My “suggestion” was the way things were always done when I was growing up. We lived a wholesome, healthy socially and halachically acceptable lifestyle, and I had friends of both genders. I was never afraid to talk to a boy on a date or any other time. I also did not feel pressured to think that every date was “the ONE” so that I could not relax and enjoy getting to know the person with whom I was on a date.
You infantilize kids, potsandpans, when you say they are not capable of exercising self-control. That may be true in an environment such as today when they feel like kids let loose in a candy store when they are around other genders. That is what happens when boys and girls are treated as mysteries to each other. I was a kid, once, too, beleive it or not, and my parents raised me to be both tzniusdik and a conversationalist who was comfortable speaking with virtually anyone.EVERYONE is capable of exercising self-control, but they must be given some tools to develop that control. That is what good chinuch in school and parental reinforcement at home are supposed to be, no?

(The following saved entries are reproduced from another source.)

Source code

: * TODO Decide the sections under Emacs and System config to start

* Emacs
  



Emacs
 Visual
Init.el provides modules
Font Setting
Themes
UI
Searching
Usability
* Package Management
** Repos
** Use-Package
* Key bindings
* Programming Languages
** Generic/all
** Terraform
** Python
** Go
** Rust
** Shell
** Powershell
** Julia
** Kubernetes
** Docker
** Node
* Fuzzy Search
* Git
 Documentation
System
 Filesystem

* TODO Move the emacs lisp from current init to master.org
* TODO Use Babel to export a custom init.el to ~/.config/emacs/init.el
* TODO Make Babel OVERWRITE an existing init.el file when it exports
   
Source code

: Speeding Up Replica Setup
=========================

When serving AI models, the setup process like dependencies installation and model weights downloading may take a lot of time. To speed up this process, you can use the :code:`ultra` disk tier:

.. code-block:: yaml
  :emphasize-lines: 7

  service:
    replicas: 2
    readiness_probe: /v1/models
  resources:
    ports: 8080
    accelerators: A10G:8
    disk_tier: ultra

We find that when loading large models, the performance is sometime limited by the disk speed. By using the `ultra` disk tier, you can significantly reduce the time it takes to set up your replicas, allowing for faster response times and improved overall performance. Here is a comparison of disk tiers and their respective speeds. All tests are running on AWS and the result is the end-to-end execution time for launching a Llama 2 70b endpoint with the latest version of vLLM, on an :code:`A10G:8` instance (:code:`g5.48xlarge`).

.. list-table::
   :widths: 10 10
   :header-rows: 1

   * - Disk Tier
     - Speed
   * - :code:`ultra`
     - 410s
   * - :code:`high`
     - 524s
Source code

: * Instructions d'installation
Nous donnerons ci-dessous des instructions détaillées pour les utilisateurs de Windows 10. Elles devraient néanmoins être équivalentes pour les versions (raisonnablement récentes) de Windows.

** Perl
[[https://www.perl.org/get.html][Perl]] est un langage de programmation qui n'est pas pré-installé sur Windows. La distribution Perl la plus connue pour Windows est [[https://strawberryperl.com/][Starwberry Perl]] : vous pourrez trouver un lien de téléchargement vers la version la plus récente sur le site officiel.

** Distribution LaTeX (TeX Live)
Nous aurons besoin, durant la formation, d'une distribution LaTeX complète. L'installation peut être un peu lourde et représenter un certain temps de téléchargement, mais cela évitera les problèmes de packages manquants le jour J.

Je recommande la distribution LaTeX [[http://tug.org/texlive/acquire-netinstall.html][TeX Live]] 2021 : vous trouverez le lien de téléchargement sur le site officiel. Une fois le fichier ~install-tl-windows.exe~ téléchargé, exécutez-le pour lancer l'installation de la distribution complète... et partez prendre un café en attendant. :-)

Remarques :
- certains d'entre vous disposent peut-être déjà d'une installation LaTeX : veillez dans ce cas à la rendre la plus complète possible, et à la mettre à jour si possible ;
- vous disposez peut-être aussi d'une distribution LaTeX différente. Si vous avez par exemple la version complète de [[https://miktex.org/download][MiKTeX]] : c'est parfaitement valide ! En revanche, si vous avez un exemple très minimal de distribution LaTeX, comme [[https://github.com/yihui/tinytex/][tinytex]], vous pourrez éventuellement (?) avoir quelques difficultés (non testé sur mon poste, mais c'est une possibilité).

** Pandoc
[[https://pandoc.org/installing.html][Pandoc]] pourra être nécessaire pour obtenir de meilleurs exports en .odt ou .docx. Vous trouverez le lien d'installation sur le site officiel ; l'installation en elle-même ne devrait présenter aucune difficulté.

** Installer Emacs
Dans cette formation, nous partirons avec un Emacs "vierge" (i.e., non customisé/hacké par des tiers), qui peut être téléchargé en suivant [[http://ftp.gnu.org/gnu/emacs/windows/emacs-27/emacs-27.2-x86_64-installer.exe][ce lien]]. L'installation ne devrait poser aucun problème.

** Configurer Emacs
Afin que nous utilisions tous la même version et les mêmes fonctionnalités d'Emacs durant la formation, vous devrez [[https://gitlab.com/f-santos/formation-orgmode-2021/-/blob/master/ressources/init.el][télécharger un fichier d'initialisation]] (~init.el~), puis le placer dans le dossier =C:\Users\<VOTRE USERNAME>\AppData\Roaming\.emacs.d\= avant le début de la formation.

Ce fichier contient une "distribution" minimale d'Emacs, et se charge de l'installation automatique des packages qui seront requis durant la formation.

Don’t equate a girl having a boyfriend with her having low self-esteem. That may or may not be true, but IMO it is a frivolous and unfair statement. The kids whom you believe have no knowledge of what is appropriate or not, are possibly that way because they are not permitted to act appropriately with each other. You learn social graces by example, and by utilizing them in social settings. Do kids automatically learn how to eat without talking with a mouth full of food, if no one sits them down at a dinner table and teaches them good manners? I know that the Bais Yaakov (or Yeshivah of your choice) mentality dictates a certain frum lifestyle, but that lifestyle is ultimately ironically causing problems with many children who are not learning how to relate to each other in a frum but also healthy and proper way. I am certain you will disagree with me, and I am not trying to change your mind, because we both know that will not happen. But if you try to be a little objective, you may possibly see SOME merit in what I say, even if you reject it.